How to complete this task:
If a line of the material holds the string "text", it counts; report the number of such lines alone.

Data under study:
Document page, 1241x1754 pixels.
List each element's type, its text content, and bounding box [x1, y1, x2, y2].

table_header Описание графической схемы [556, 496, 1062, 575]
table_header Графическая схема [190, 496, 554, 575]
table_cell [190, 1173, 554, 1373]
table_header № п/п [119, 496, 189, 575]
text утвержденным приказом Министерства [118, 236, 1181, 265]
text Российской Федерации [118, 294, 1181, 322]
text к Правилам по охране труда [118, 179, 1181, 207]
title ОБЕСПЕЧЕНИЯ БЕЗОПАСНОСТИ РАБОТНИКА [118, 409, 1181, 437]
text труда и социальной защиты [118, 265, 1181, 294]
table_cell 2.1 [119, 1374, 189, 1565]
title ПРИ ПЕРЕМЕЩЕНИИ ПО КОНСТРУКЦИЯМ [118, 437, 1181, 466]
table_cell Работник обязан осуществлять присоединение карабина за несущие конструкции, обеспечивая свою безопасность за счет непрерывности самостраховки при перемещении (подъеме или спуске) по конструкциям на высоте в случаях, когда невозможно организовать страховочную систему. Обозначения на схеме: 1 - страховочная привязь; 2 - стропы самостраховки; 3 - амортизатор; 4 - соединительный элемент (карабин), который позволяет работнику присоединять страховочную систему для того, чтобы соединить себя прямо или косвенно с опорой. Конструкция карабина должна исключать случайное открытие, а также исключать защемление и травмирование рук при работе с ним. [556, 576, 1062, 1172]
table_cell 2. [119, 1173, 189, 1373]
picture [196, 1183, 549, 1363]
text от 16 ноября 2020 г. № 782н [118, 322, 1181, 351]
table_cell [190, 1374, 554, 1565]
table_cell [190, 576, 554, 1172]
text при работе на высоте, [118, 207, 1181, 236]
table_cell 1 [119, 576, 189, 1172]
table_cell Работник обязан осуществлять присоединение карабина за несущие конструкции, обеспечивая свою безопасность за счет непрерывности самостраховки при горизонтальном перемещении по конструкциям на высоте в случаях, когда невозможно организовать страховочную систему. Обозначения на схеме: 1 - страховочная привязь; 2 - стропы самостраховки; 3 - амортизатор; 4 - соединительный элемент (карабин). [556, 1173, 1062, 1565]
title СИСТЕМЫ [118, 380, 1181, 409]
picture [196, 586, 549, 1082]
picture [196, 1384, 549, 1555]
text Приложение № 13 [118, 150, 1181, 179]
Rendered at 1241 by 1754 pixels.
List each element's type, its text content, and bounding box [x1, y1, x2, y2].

Expected answer:
9